(Saved data entries)
┏━━
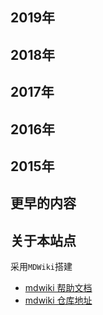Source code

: ## 2019年
## 2018年
## 2017年
## 2016年
## 2015年
## 更早的内容
## 关于本站点

采用`MDWiki`搭建
- [mdwiki 帮助文档](https://dynalon.github.io/mdwiki/#!tutorials/github.md)
- [mdwiki 仓库地址](https://github.com/Dynalon/mdwiki/)

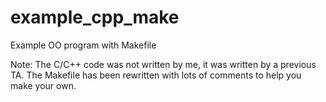 # example_cpp_make
Example OO program with Makefile

Note: The C/C++ code was not written by me, it was written by a previous TA. 
The Makefile has been rewritten with lots of comments to help you make your own.
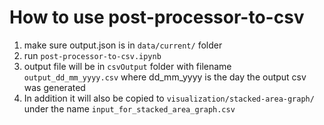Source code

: # How to use post-processor-to-csv

1. make sure output.json is in `data/current/` folder
2. run `post-processor-to-csv.ipynb`
3. output file will be in `csvOutput` folder with filename `output_dd_mm_yyyy.csv` where dd_mm_yyyy is the day the output csv was generated
4. In addition it will also be copied to `visualization/stacked-area-graph/` under the name `input_for_stacked_area_graph.csv`
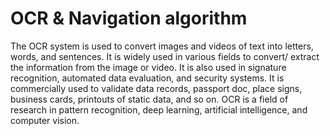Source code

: # OCR & Navigation algorithm
The OCR system is used to convert images and videos of text into letters, words, and sentences. It is widely used in various fields to convert/ extract the information from the image or video. It is also used in signature recognition, automated data evaluation, and security systems. It is commercially used to validate data records, passport doc, place signs, business cards, printouts of static data, and so on. OCR is a field of research in pattern recognition, deep learning, artificial intelligence, and computer vision.  
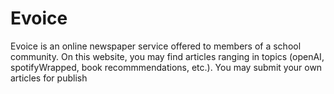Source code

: # Evoice
Evoice is an online newspaper service offered to members of a school community. On this website, you may find articles ranging in topics (openAI, spotifyWrapped, book recommmendations, etc.). You may submit your own articles for publish
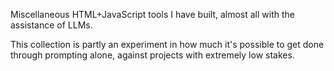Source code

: Miscellaneous HTML+JavaScript tools I have built, almost all with the assistance of LLMs.

This collection is partly an experiment in how much it's possible to get done through prompting alone, against projects with extremely low stakes.
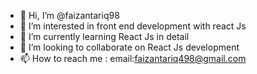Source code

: - 👋 Hi, I’m @faizantariq98
- 👀 I’m interested in front end development with react Js
- 🌱 I’m currently learning React Js in detail
- 💞️ I’m looking to collaborate on React Js development 
- 📫 How to reach me :
    email:faizantariq498@gmail.com
    

<!---
faizantariq98/faizantariq98 is a ✨ special ✨ repository because its `README.md` (this file) appears on your GitHub profile.
You can click the Preview link to take a look at your changes.
--->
┗━━
Scan the entries above for the word "https", then copy every line in which it occurs.

ANSWER SECTION —
- [mdwiki 帮助文档](https://dynalon.github.io/mdwiki/#!tutorials/github.md)
- [mdwiki 仓库地址](https://github.com/Dynalon/mdwiki/)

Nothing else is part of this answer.